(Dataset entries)
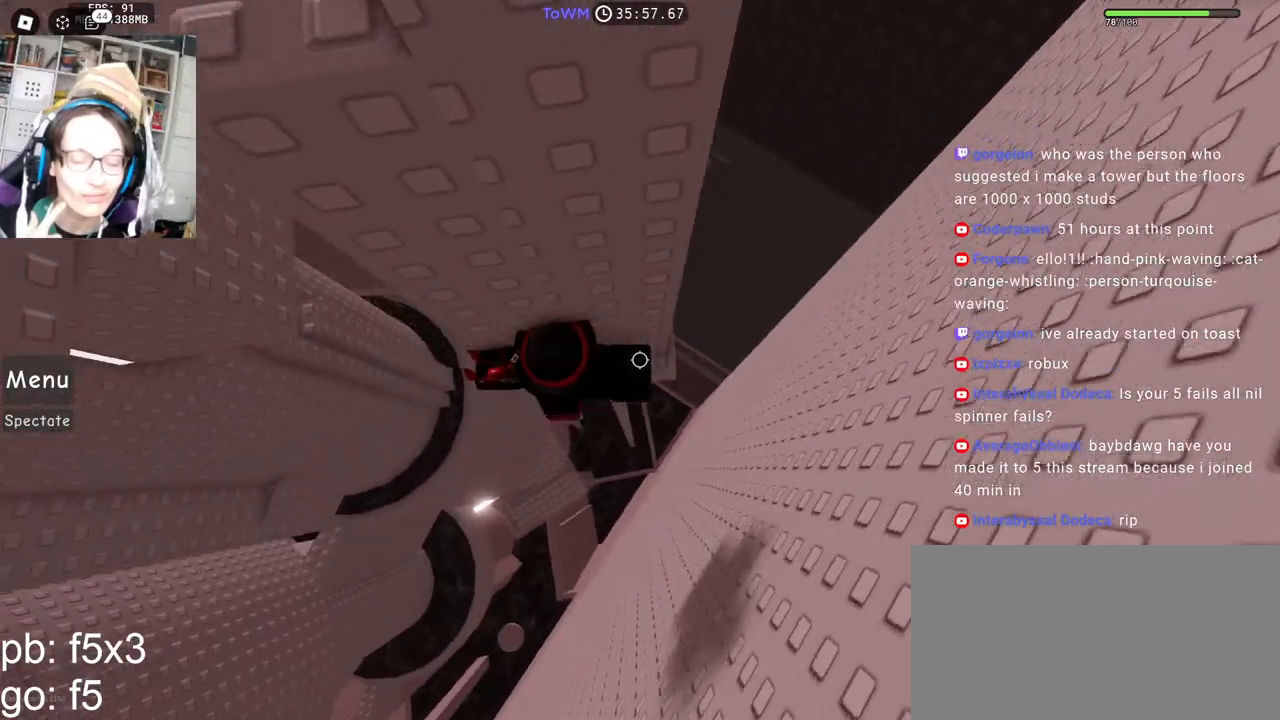
{"keys": ["a"], "mouse": ["right"], "events": [[100, "space", "down"], [167, "space", "up"]]}
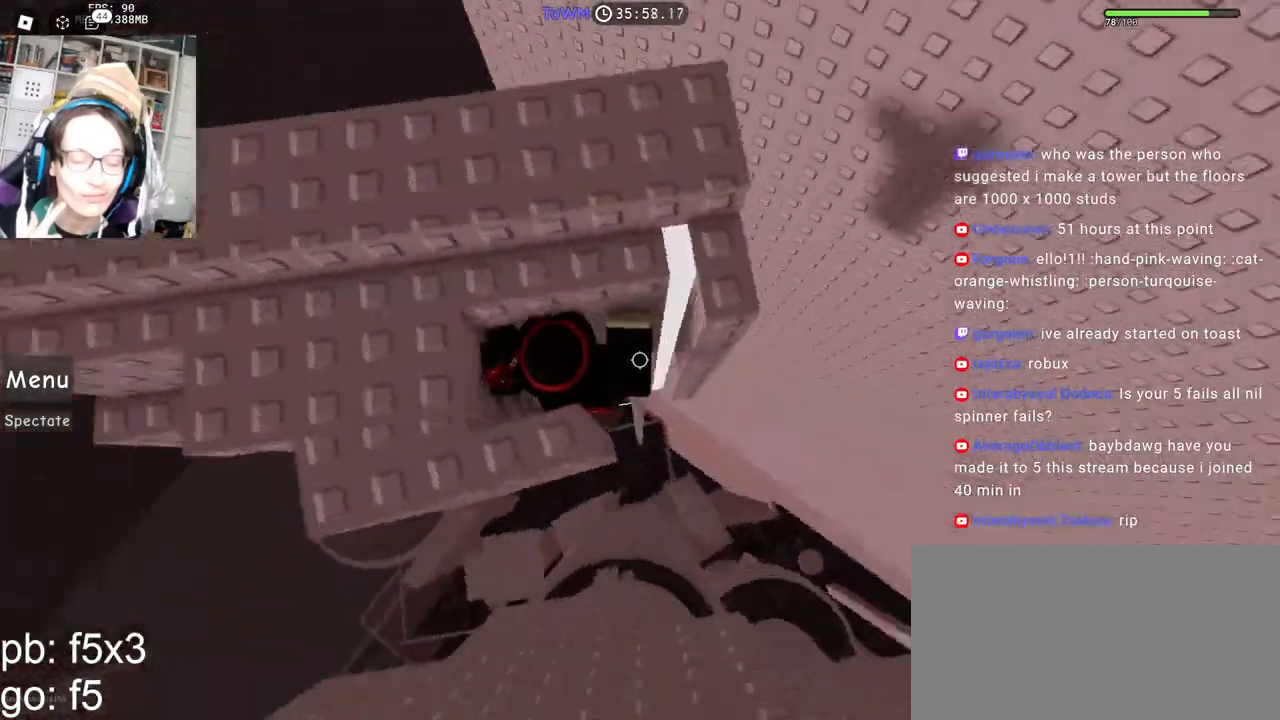
{"keys": ["shift", "w"], "mouse": ["right"], "events": [[17, "w", "down"], [150, "a", "up"], [450, "shift", "down"]]}
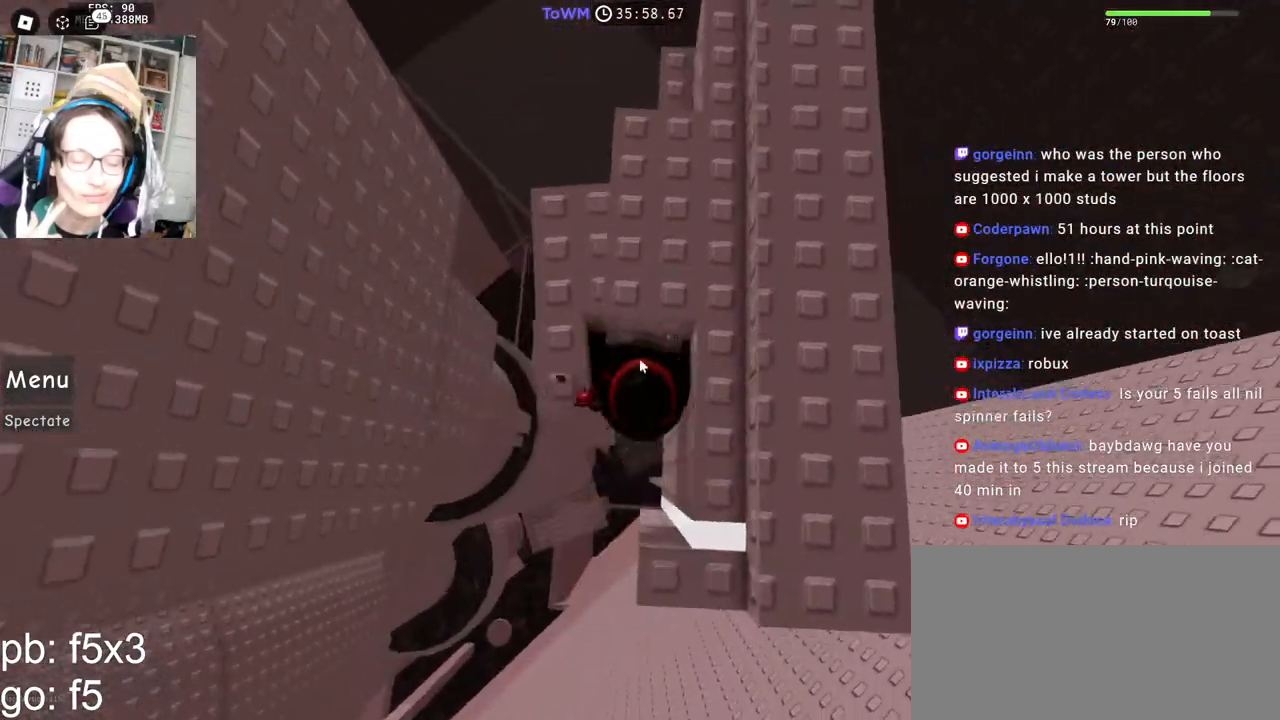
{"keys": ["d", "shift"], "mouse": ["right"], "events": [[50, "shift", "up"], [350, "shift", "down"], [383, "mouse_wheel", "down"], [400, "mouse_wheel", "up"], [417, "d", "down"], [450, "w", "up"]]}
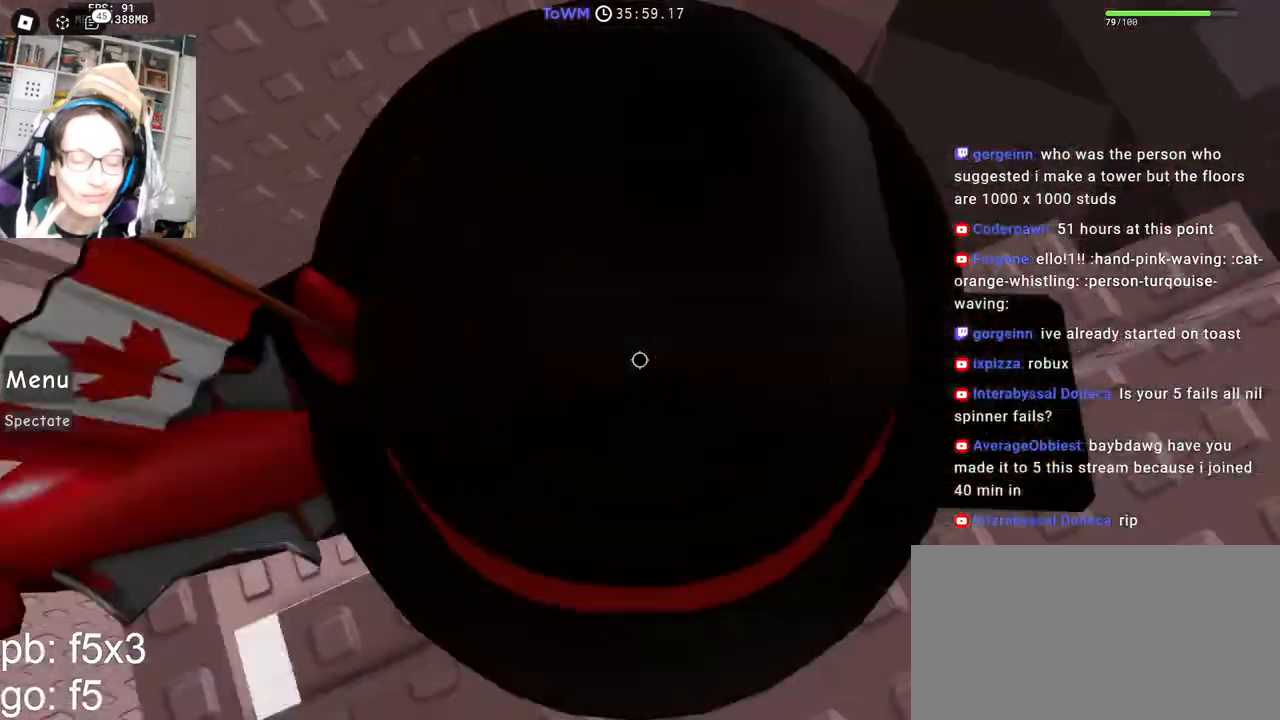
{"keys": [], "mouse": ["right"], "events": [[17, "shift", "up"], [100, "d", "up"], [317, "d", "down"], [433, "d", "up"]]}
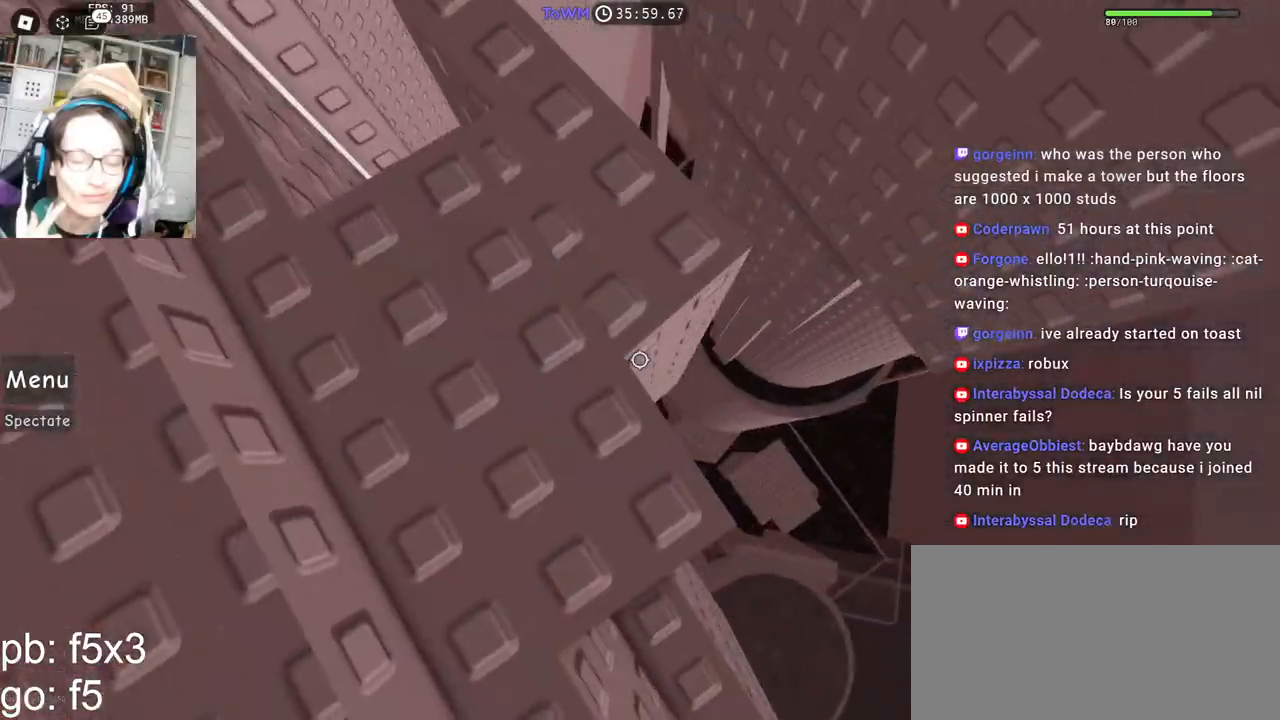
{"keys": [], "mouse": ["right"], "events": [[33, "space", "down"], [83, "space", "up"], [200, "d", "down"], [200, "s", "down"], [283, "d", "up"], [283, "s", "up"]]}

#### Exercise brief
Set down every entry above again exactly, dropping each picture.

#### Result
{"keys": ["a"], "mouse": ["right"], "events": [[100, "space", "down"], [167, "space", "up"]]}
{"keys": ["shift", "w"], "mouse": ["right"], "events": [[17, "w", "down"], [150, "a", "up"], [450, "shift", "down"]]}
{"keys": ["d", "shift"], "mouse": ["right"], "events": [[50, "shift", "up"], [350, "shift", "down"], [383, "mouse_wheel", "down"], [400, "mouse_wheel", "up"], [417, "d", "down"], [450, "w", "up"]]}
{"keys": [], "mouse": ["right"], "events": [[17, "shift", "up"], [100, "d", "up"], [317, "d", "down"], [433, "d", "up"]]}
{"keys": [], "mouse": ["right"], "events": [[33, "space", "down"], [83, "space", "up"], [200, "d", "down"], [200, "s", "down"], [283, "d", "up"], [283, "s", "up"]]}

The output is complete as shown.